Sri Lanka hanging on after action packed day of Test cricket at the Wanderers

04 January 2021 - 18:07 By Liam Del Carme
Quinton de Kock and Temba Bavuma celebrate the dismissal of Kusal Perera.
Quinton de Kock and Temba Bavuma celebrate the dismissal of Kusal Perera.
Image: Muzi Ntombela/BackpagePix

Sri Lanka were hanging on grimly at stumps on the second day of the second Test but there is an air of inevitability about their destiny in this clash.

They finished the day on 150/4 in their second innings‚ only five runs ahead of South Africa with three more days set aside for this encounter.
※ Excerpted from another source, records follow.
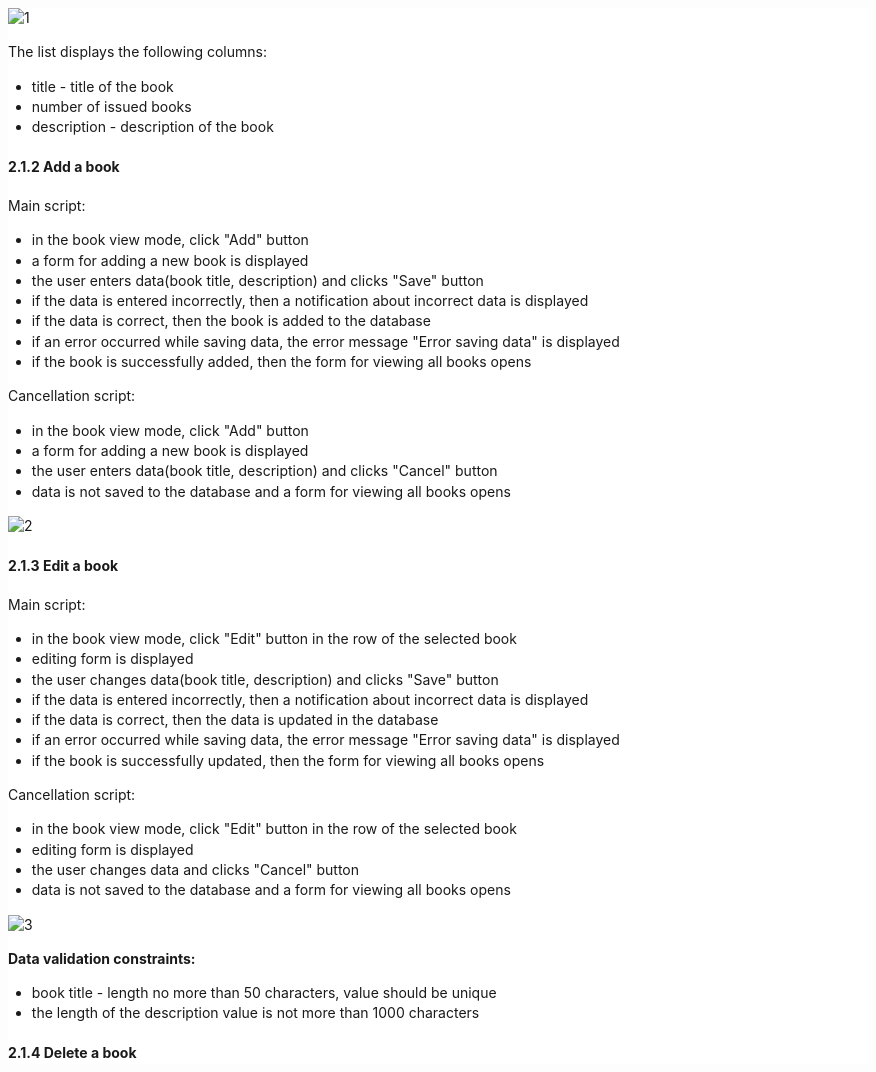 ![1](https://user-images.githubusercontent.com/80473336/141957989-a80501fd-34ae-4f90-89ac-0cb2b555c6cb.PNG)

The list displays the following columns:

* title - title of the book
* number of issued books
* description - description of the book

#### 2.1.2 Add a book

Main script:

* in the book view mode, click "Add" button 
* a form for adding a new book is displayed
* the user enters data(book title, description) and clicks "Save" button 
* if the data is entered incorrectly, then a notification about incorrect data is displayed
* if the data is correct, then the book is added to the database
* if an error occurred while saving data, the error message "Error saving data" is displayed
* if the book is successfully added, then the form for viewing all books opens

Cancellation script:

* in the book view mode, click "Add" button 
* a form for adding a new book is displayed
* the user enters data(book title, description) and clicks "Cancel" button 
* data is not saved to the database and a form for viewing all books opens

![2](https://user-images.githubusercontent.com/80473336/137957744-03a03345-a3f2-4ce2-876e-7ecbb5b06704.PNG)

#### 2.1.3 Edit a book

Main script:

* in the book view mode, click "Edit" button in the row of the selected book
* editing form is displayed
* the user changes data(book title, description) and clicks "Save" button
* if the data is entered incorrectly, then a notification about incorrect data is displayed
* if the data is correct, then the data is updated in the database
* if an error occurred while saving data, the error message "Error saving data" is displayed
* if the book is successfully updated, then the form for viewing all books opens

Cancellation script:

* in the book view mode, click "Edit" button in the row of the selected book
* editing form is displayed
* the user changes data and clicks "Cancel" button
* data is not saved to the database and a form for viewing all books opens

![3](https://user-images.githubusercontent.com/80473336/137957796-6b9927a5-b0e1-4522-81f4-663ee2adb9a0.PNG)

**Data validation constraints:**

* book title - length no more than 50 characters, value should be unique
* the length of the description value is not more than 1000 characters

#### 2.1.4 Delete a book

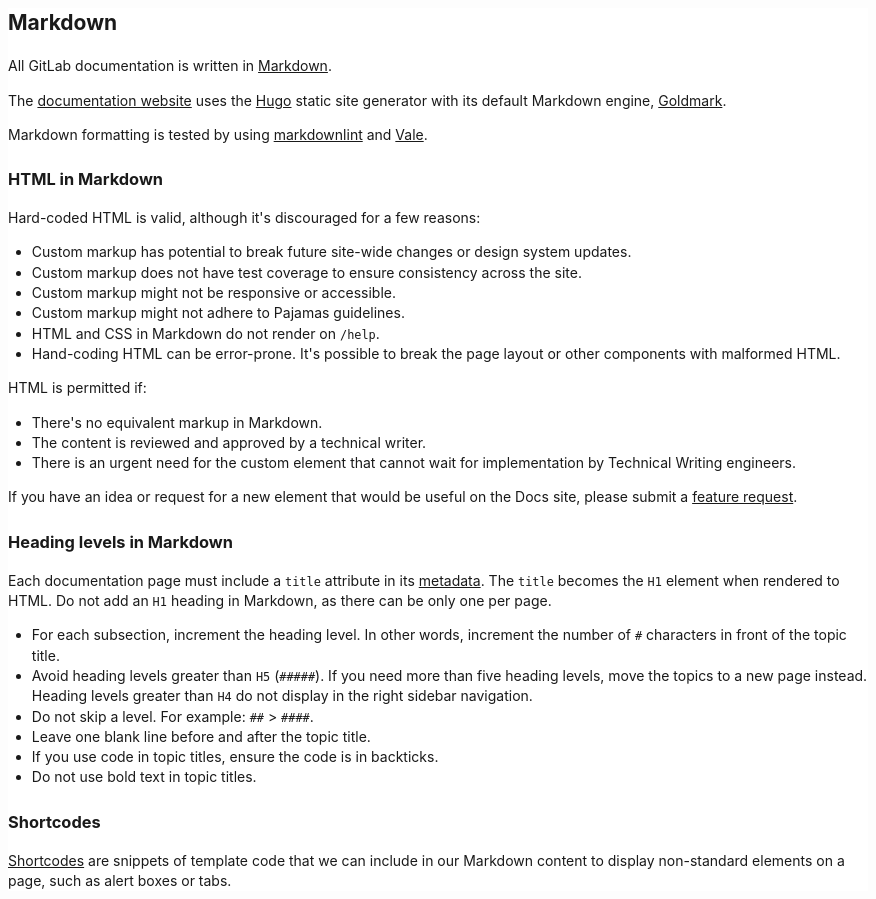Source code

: ## Markdown

All GitLab documentation is written in [Markdown](https://en.wikipedia.org/wiki/Markdown).

The [documentation website](https://docs.gitlab.com) uses the [Hugo](https://gohugo.io/) static site generator with its default Markdown engine, [Goldmark](https://gohugo.io/content-management/formats/#markdown).

Markdown formatting is tested by using [markdownlint](../testing/markdownlint.md) and [Vale](../testing/vale.md).

### HTML in Markdown

Hard-coded HTML is valid, although it's discouraged for a few reasons:

- Custom markup has potential to break future site-wide changes or design system updates.
- Custom markup does not have test coverage to ensure consistency across the site.
- Custom markup might not be responsive or accessible.
- Custom markup might not adhere to Pajamas guidelines.
- HTML and CSS in Markdown do not render on `/help`.
- Hand-coding HTML can be error-prone. It's possible to break the page layout or other components with malformed HTML.

HTML is permitted if:

- There's no equivalent markup in Markdown.
- The content is reviewed and approved by a technical writer.
- There is an urgent need for the custom element that cannot wait for implementation by Technical Writing engineers.

If you have an idea or request for a new element that would be useful on the Docs site, please
submit a [feature request](https://gitlab.com/gitlab-org/technical-writing/docs-gitlab-com/-/issues/new?issuable_template=Default).

### Heading levels in Markdown

Each documentation page must include a `title` attribute in its [metadata](../metadata.md).
The `title` becomes the `H1` element when rendered to HTML.
Do not add an `H1` heading in Markdown, as there can be only one per page.

- For each subsection, increment the heading level. In other words, increment the number of `#` characters
  in front of the topic title.
- Avoid heading levels greater than `H5` (`#####`). If you need more than five heading levels, move the topics to a new page instead.
  Heading levels greater than `H4` do not display in the right sidebar navigation.
- Do not skip a level. For example: `##` > `####`.
- Leave one blank line before and after the topic title.
- If you use code in topic titles, ensure the code is in backticks.
- Do not use bold text in topic titles.

### Shortcodes

[Shortcodes](https://gohugo.io/content-management/shortcodes/) are snippets of template code that we can include in our Markdown content to display non-standard elements on a page, such as alert boxes or tabs.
In fact‚ the manner in which the bottom fell out of the South African first innings post lunch meant the game advanced far quicker than most anticipated.

That gave rise to the possibility South Africa might wrap the Test inside two days and the two-Test series inside six.

They had not brought such brevity to proceedings since they vanquished Zimbabwe in a pink ball Test in Port Elizabeth in late 2017.

Sri Lanka‚ however‚ batted with far more resolve than they did in the first innings.

Despite losing the potentially destructive and in-form Kusal Perera early on‚ captain Dimuth Karunaratne (91 not out) and Lahiru Thirimanne (31) steered the team to tea and even calmer waters beyond.

The first time their flow was disturbed was when a Wiaan Mulder delivery that thudded into the former's left thumb.

Soon after a Karunaratne on-drive off Lutho Sipamla took him to his 25th half century‚ this time off 73 deliveries.

The 85-run second wicket partnership came to an end when Thirimanne departed the scene for 31 off 57 balls‚ he too falling to a faint leg side glance to the keeper off Lungi Ngidi.

Rassie van der Dussen was strangled in similar fashion earlier in the day.

Remarkably‚ Kusal Mendis‚ a man short of a run was dismissed in the same way in Ngidi's next over‚ only this time De Kock had to throw himself horizontally to collect the ball.

Mendis‚ pondering his plight‚ stood at the crease in disbelief‚ partly because he too fell in that manner‚ but mostly because he had just recorded his third successive duck in the series.

At the conclusion of the series he may want to ask South African opener Dean Elgar how to snap out of this sequence.

Bagging a pair on Test debut against Australia back in 2012‚ Elgar didn't exactly take to Test cricket like a duck to water.

A similar fate befell Graham Gooch in 1975‚ but the former England captain rose from those ashes and will remind that reputations can only be forged‚ once a pair is grown.

The nuggetty South African opener has since carved out a Test career built on grit and bucket loads of determination.

He knuckles down as much as he gets wrapped on it.

Elgar‚ earlier in the day‚ completed his 13th Test century before he fell for 127‚ but not before he helped put South Africa in the pound seats.

With a 145-run first innings lead South Africa could apply the squeeze but they didn't quite unlock all the wicket taking properties the new ball has to offer.

However‚ once they snared Thirimanne's wicket‚ Mendis and then Minod Bhanuka soon followed.

The latter fell to a splendid diving effort from Keshav Maharaj who made a lot of ground before throwing himself towards the ball.

All the while though Karunaratne held firm and stood between his side and defeat.

His effort‚ as well as that of Vishwa Fernando with the ball earlier in the day‚ has kept the Sri Lankan ship afloat.

Following the morning drinks break Fernando bowled with greater guile and control from the Golf Course End.

It helped bag him his first 'fifer' in Test cricket.

Fernando bellowed loudly out of relief perhaps as much as celebration but ultimately not enough of his teammates have shown similar grunt in this series.